begin SOURCE EXCERPT

Biographical narratives, then, are to a large extent reliant both on the many details of the everyday and the ambiguous and re-used words shared in interaction with others. As each narrator of a life history dialogues with others whose voices speak from the near and distant contexts in which the narrated life is embedded, biographical (self-) knowledge is more grasped at through intuition and feeling, more guessed at in language, than ‘known’ in certainty. Memory and recollection, recall – reaching ‘back’ to reclaim what has happened in our past – remains always the “enigma of the presence of what is absent” (Ricoeur, 2000, p. 9, author’s translation). Recall and memory are incomplete and unreliable, yet, as Ricoeur reminds us, “Put brutally, we have nothing other than memory to show that something took place, happened …” (2000, p. 26, author’s translation). Notwithstanding, recollection of biographical experience through the inclusion of the absent past in the narrated present does provide, Schiffrin writes, “gradual understanding of ‘what happened’ and leads to reconstruction of the meanings of past experiences” (Schiffrin, 2006, p. 205).

end SOURCE EXCERPT
begin DATA

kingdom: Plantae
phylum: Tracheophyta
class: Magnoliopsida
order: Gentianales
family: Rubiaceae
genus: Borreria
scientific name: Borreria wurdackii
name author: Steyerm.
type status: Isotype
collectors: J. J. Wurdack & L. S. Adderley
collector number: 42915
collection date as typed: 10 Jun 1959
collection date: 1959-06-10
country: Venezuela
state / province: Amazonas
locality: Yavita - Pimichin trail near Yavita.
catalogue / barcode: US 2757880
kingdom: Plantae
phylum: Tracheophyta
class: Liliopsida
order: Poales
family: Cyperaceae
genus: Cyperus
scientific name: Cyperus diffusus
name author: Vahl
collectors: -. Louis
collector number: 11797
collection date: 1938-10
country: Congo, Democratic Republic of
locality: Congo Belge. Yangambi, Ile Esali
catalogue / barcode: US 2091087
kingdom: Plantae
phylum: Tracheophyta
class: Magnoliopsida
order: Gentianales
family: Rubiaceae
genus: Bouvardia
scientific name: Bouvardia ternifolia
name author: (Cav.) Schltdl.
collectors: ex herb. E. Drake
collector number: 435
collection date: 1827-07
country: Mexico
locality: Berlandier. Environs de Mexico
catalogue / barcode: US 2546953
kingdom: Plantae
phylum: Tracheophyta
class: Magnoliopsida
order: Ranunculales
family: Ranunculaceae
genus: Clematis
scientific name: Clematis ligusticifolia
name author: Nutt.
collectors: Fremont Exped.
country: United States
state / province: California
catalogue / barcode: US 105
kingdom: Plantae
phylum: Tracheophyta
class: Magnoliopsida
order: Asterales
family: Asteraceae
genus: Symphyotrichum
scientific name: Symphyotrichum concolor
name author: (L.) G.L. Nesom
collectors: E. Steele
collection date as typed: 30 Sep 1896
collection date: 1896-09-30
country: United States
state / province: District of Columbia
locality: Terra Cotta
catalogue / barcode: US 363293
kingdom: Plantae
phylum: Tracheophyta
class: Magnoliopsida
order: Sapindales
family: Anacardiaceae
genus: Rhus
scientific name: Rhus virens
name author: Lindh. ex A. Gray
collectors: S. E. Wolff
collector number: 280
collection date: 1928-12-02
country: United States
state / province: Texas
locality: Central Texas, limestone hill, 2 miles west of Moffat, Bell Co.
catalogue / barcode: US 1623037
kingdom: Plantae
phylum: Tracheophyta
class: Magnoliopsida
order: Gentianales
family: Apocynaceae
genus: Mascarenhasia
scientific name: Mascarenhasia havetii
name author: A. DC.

end DATA

* [EXERCISE AIM] In the passage on biographical narratives, what phrase from Ricoeur is used to describe memory and recollection?

* [THE RESULT] The "enigma of the presence of what is absent."